Ideas with the largest number of votes are implemented in the city. Over the seven years of such projects, more than 270 thousand Muscovites have sent about 112 thousand ideas for the development of urban infrastructure. More than four thousands of them were selected by experts for further study, over three thousand ideas have already been implemented.

The citizens took part in projects like “My Park”, “Electronic House”, “Moscow Central Diameters”, “Moscow child health center”, “Museums of Moscow” and much more. Thanks to the proposed ideas, new public transport routes have appeared, a Moscow standard for children’s recreation has been developed, public service centers, children’s and adult clinics, libraries, and parks have been transformed.

After modernization, the City of Ideas platform has become more user-friendly. Citizens themselves propose suggestions of improving the platform. 12 thousand residents of the capital took part in the project. They proposed with over 600 ideas. The implementation plan included 121 of them, some have already been implemented.

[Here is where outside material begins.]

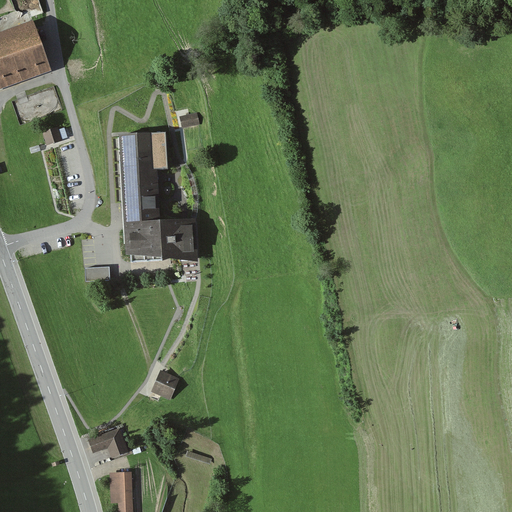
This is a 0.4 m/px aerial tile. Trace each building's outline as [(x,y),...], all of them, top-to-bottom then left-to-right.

Today, the platform provides short video instructions and materials explaining how to use platform. This will help both beginners and advanced users. Now citizens can submit their ideas directly from the platform’s main page. When sending a photo attached to the text.

The modernization also affected the voting process: the ideas that pass the expert selection will be presented in a single list. You don’t need to go to each page for grading.

And most importantly, the City of Ideas platform today has a modern design. These changes were suggested and supported by the citizens.

This service is available to individuals, representatives of legal entities and individual entrepreneurs.